Es interesante en este punto hacer mención al concepto de disrupción, el cual no es nuevo, ni siquiera la idea de fondo del mismo y ni siquiera la importancia a lo largo de la historia de su puesta en práctica. El concepto surge del ámbito de la innovación y es justo por eso, que es aplicable a cualquiera de sus áreas. Su origen parte del concepto de destrucción creativa de Werner Sombat y que popularizó Joseph Schumpeter en su libro Capitalismo, socialismo y democracia (1942), nada nuevo hasta el momento, pues Schumpeter ya planteaba la destrucción creativa como el concepto de innovación que se produce dentro de una economía de mercado por el cual son las innovaciones el motor del crecimiento a costa de viejos modelos de negocio, destruyendo empresas tradicionales y creando nuevas que las sustituyen. Este concepto no es generalizable a cualquier tipo de innovación sino sólo a aquella que supone una ruptura (disrupción) o un cambio de paradigma. En el ámbito de la tecnología es dónde la disrupción es más visible, esa disrupción tecnológica que nos ha llevado hasta cambiar la forma en que nos relacionamos con los demás, y de eso es de lo que se trata, de poder ver a tiempo que ya no existen dos entornos separados, ya no hay fronteras entre el mundo virtual o digital y el mundo físico, ya no hay cerca y lejos, lo pequeño es mejor que lo grande, lo liviano mejor que lo pesado y lo que impera es la velocidad, lo que me lleva a citar de nuevo (ahora lo hago de memoria, ya que aplico lo dicho, la velocidad impera) a Zygmunt Bauman, que decía algo así como que cuanto menos cargados nos desplacemos más rápido será nuestro avance y que quien no se adapte está fuera del partido.

Así pues, todos somos conscientes de que estamos viviendo momentos de cambio, momentos en los que el conocimiento tiene un valor relativo, dónde la disrupción tecnológica impone nuevos enfoques adaptativos para poder establecer un discurso vital exitoso y para ello hay que afrontar dichos cambios de cara.

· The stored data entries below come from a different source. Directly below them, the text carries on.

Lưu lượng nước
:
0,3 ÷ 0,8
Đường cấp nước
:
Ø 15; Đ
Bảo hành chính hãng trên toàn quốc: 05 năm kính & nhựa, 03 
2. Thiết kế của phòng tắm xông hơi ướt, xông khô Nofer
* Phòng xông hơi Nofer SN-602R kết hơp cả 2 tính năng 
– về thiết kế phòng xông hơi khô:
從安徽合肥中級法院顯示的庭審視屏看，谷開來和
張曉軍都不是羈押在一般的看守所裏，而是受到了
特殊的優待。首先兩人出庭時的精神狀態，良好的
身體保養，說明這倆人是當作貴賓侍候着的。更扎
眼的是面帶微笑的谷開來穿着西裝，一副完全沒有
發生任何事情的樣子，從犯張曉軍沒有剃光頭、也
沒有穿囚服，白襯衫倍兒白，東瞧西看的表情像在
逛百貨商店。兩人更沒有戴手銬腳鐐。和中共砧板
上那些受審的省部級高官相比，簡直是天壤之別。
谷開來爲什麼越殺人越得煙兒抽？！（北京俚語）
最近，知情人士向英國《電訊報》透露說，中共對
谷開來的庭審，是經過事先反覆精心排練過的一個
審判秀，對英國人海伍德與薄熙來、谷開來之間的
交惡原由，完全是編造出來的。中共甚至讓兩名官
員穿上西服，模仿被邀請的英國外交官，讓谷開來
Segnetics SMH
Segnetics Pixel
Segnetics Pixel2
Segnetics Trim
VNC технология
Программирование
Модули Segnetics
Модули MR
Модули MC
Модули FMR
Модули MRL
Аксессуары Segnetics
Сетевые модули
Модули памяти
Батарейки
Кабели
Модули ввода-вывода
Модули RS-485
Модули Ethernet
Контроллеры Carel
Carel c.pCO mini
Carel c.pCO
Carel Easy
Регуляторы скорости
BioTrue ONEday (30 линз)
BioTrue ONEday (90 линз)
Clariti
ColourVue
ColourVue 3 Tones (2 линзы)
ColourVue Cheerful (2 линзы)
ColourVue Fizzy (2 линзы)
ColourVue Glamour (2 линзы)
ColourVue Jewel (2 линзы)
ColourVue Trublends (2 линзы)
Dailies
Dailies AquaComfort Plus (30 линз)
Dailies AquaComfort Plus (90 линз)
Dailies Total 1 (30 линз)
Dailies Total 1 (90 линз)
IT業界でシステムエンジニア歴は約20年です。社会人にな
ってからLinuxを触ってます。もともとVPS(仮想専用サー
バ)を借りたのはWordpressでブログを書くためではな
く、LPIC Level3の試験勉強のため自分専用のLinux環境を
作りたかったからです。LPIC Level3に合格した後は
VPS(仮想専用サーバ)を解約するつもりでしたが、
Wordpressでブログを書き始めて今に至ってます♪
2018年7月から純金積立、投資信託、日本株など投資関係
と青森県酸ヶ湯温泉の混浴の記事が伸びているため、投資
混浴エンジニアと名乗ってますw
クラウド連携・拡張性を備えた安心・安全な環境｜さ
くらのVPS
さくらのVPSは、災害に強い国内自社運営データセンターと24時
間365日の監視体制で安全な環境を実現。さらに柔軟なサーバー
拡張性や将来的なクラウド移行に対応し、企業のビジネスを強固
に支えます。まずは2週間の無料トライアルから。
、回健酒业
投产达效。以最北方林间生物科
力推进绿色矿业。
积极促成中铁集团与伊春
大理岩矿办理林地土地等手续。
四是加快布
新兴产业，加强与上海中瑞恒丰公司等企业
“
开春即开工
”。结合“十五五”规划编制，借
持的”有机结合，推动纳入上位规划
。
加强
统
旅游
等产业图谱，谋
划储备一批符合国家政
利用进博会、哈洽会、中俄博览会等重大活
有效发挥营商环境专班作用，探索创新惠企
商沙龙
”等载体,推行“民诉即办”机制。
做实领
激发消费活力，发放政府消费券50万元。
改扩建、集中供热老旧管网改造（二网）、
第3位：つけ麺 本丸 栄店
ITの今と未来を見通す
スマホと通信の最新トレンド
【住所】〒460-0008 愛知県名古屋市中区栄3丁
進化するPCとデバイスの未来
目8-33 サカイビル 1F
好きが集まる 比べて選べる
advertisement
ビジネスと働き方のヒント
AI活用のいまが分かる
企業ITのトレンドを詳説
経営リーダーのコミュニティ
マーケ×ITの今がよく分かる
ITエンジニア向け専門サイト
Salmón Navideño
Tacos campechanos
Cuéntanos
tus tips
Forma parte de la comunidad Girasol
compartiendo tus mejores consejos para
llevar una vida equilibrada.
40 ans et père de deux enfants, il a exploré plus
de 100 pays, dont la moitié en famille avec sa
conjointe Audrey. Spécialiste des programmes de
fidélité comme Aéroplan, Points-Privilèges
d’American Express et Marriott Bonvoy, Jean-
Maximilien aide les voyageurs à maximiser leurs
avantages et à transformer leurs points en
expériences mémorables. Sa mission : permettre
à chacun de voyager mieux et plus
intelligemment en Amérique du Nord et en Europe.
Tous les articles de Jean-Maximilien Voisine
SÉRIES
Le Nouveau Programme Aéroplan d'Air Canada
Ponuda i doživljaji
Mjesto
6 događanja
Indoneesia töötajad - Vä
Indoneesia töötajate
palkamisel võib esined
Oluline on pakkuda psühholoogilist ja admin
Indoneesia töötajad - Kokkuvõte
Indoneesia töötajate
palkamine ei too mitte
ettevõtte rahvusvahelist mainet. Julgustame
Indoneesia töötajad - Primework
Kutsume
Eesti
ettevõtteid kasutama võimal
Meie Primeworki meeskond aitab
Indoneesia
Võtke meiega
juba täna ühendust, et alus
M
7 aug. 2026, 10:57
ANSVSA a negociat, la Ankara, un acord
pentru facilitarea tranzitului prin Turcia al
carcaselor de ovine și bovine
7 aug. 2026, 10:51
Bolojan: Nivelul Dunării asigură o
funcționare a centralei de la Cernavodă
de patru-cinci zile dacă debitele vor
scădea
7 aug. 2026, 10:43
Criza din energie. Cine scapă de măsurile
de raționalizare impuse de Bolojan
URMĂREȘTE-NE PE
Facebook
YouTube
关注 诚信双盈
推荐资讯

Una de las opciones de las que disponemos, una de las herramientas con las que nuestra educación nos ha preparado es el aprendizaje, pero ahora, ya no podemos enfocarlo a través del modelo acumulativo clásico, sino a través de modelos disruptivos, utilizando el pensamiento lateral, la creatividad y el espíritu crítico, y para ello hay que conocer el entorno, saber dónde nos movemos, cual es el nuevo ecosistema en el que vamos a tener que desenvolvernos y es ahí ahora más que nunca la formación continua y la capacidad de asimilación de las nuevas tecnologías nos permitirá estar a la altura de los retos venideros que nos va a regalar esta nueva sociedad hiperconectada.